● **Aufgabenstellung**
Schreibe den folgenden Text über den unzuverlässigen Ich-Erzähler im Krimi vollständig und wortgetreu ab.

● **Textabschnitt**
•••
Ich glaube, ich habe nur ein Buch gelesen, bei dem der Ich-Erzähler gleichzeitig der Täter war. Ich erinnere mich nicht mehr an den Titel, an den Autor, ich weiß gar nicht mehr, worum es da ging. Aber ich erinnere mich sehr gut an die maßlose Enttäuschung am Ende des Romans, weil ich mir damals echt verar*t vorkam. Vielleicht war das Buch einfach nur schlecht, wer weiß. Aber wenn ich die grundlegende Konstellation analysiere, so würde ich persönlich keinen unzuverlässigen Ich-Erzähler bei einem Krimi/Thriller nehmen. Als Leserin möchte ich bei dieser Art von Büchern gern miträtseln, den Fäden folgen, den Ermittler quasi selbst spielen. Und ich möchte eine faire Chance haben, Erfolg zu haben. Diese faire Chance bekomme ich bei einem unzuverlässigen Ich-Erzähler wohl eher nicht.
•••
● **Datenabschnitt**

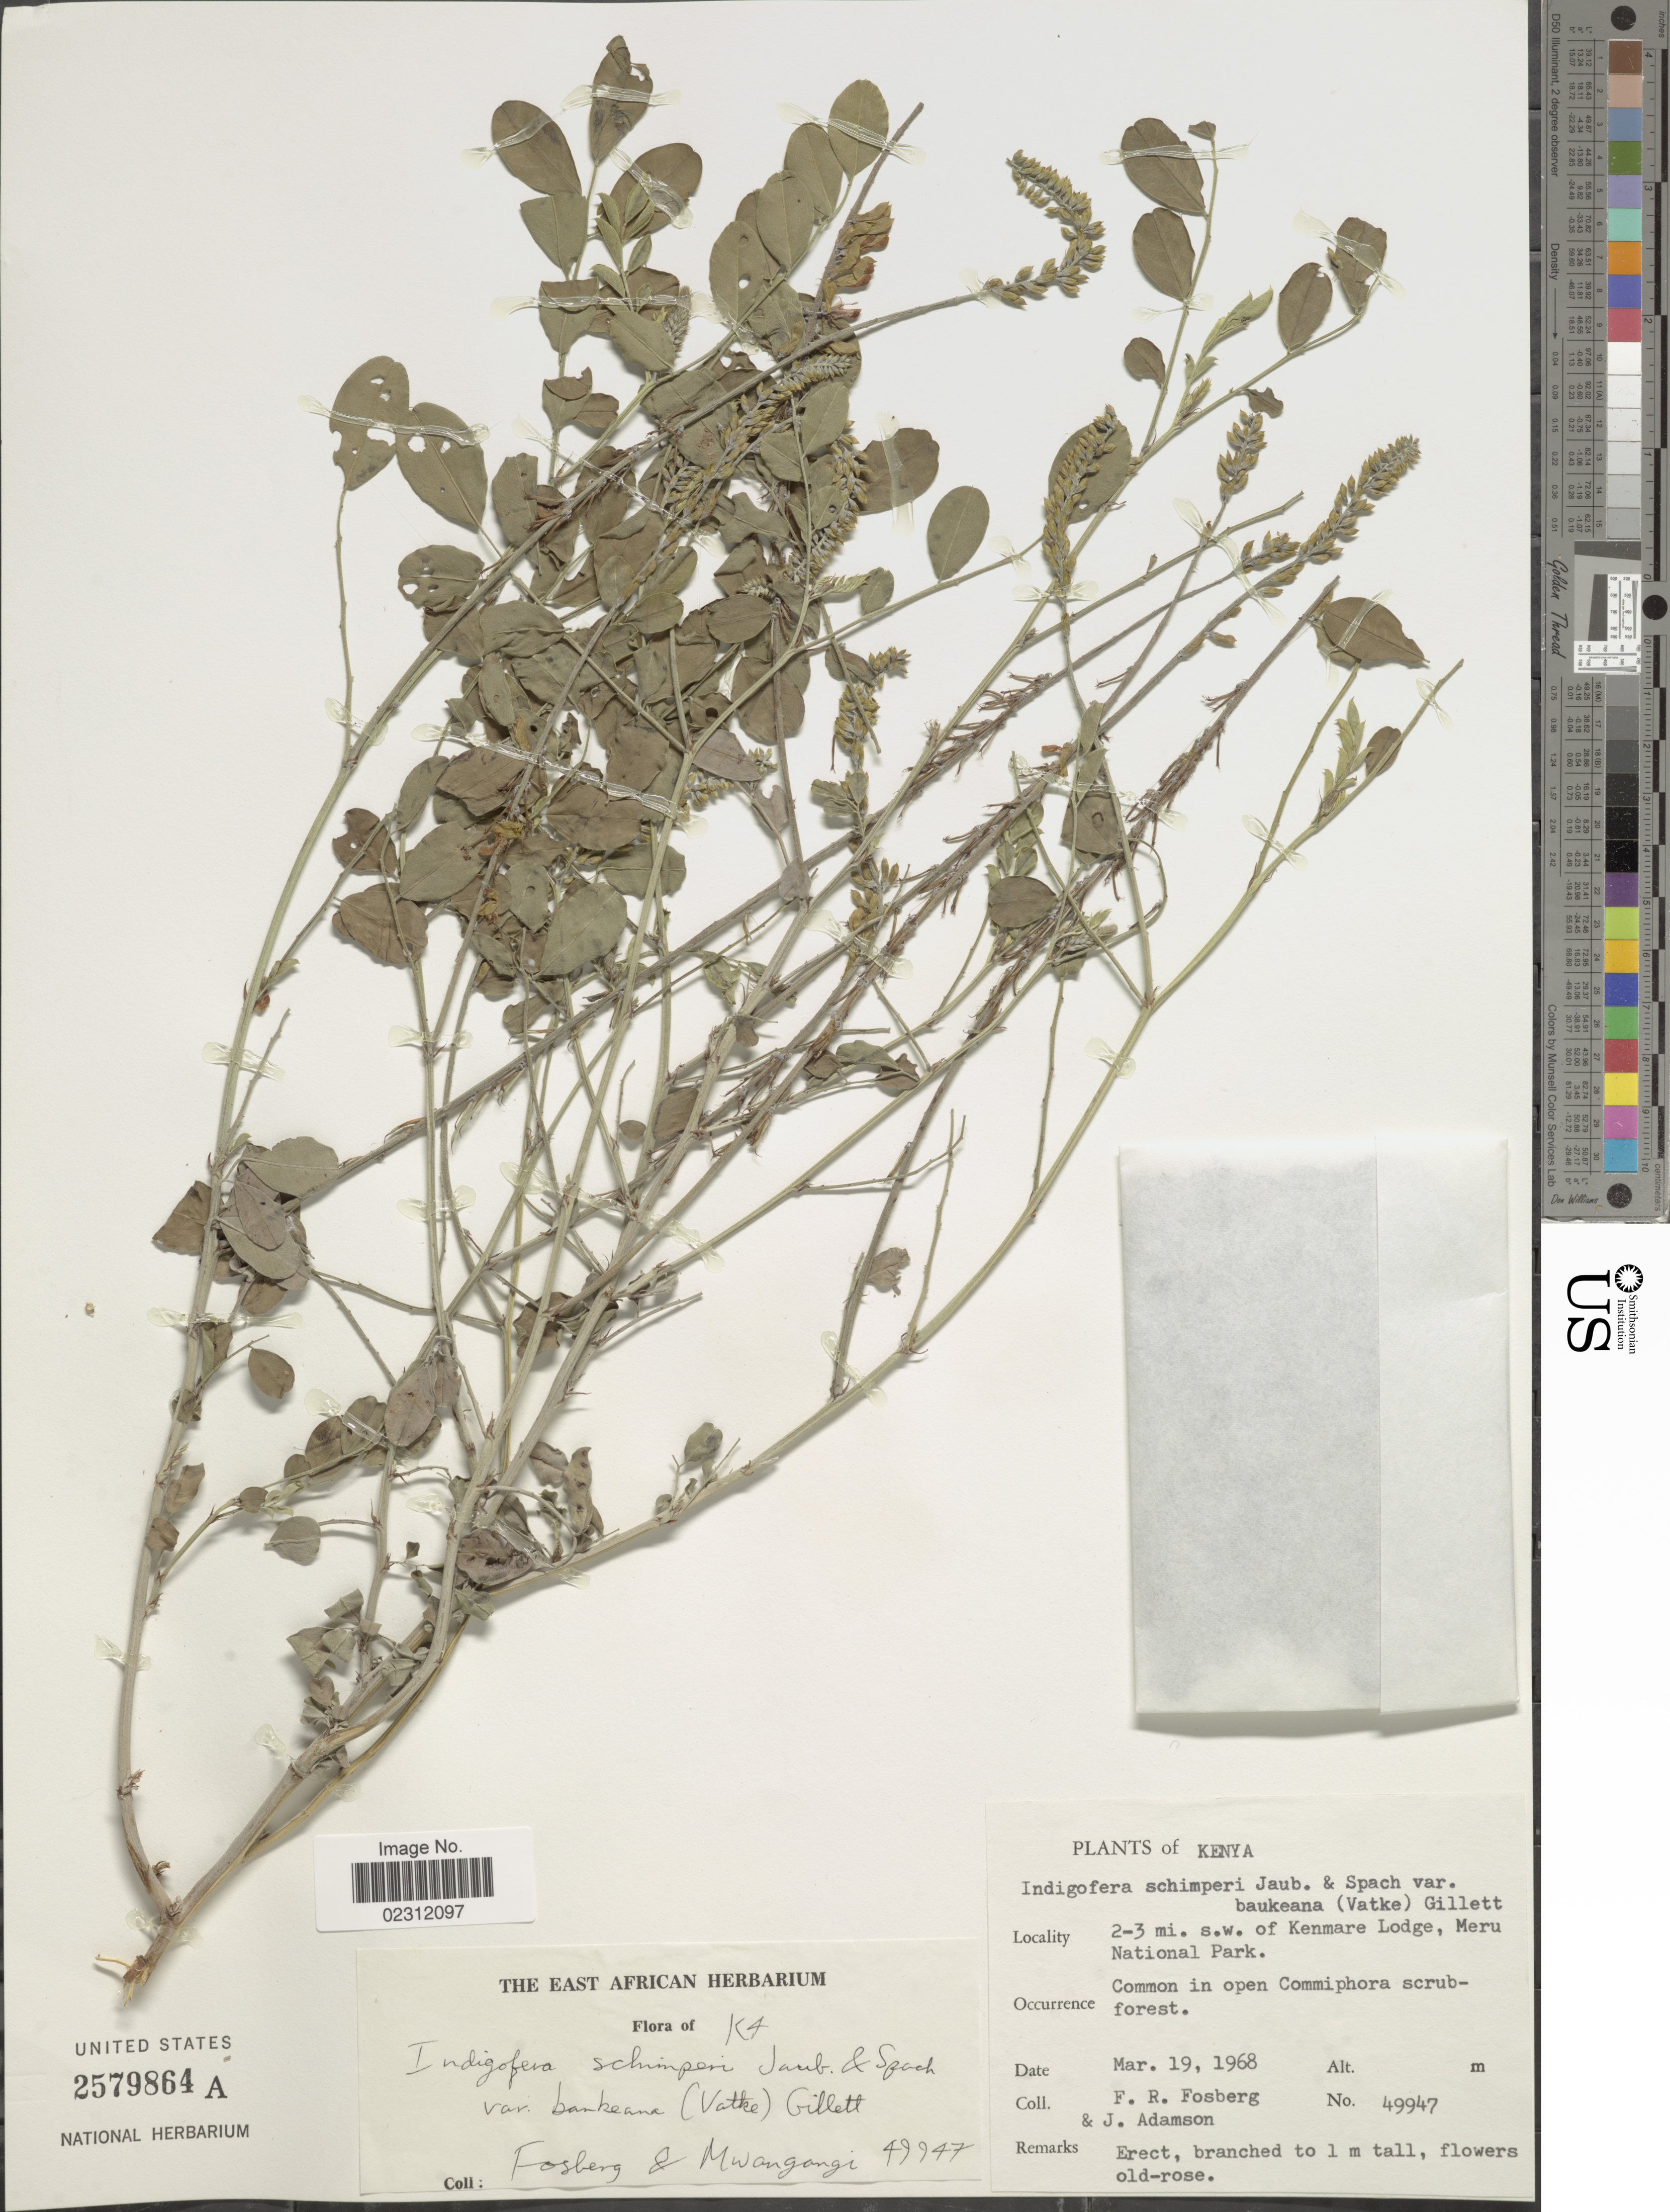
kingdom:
•••
● **Antwort zur Aufgabe**
Ich glaube, ich habe nur ein Buch gelesen, bei dem der Ich-Erzähler gleichzeitig der Täter war. Ich erinnere mich nicht mehr an den Titel, an den Autor, ich weiß gar nicht mehr, worum es da ging. Aber ich erinnere mich sehr gut an die maßlose Enttäuschung am Ende des Romans, weil ich mir damals echt verar*t vorkam. Vielleicht war das Buch einfach nur schlecht, wer weiß. Aber wenn ich die grundlegende Konstellation analysiere, so würde ich persönlich keinen unzuverlässigen Ich-Erzähler bei einem Krimi/Thriller nehmen. Als Leserin möchte ich bei dieser Art von Büchern gern miträtseln, den Fäden folgen, den Ermittler quasi selbst spielen. Und ich möchte eine faire Chance haben, Erfolg zu haben. Diese faire Chance bekomme ich bei einem unzuverlässigen Ich-Erzähler wohl eher nicht.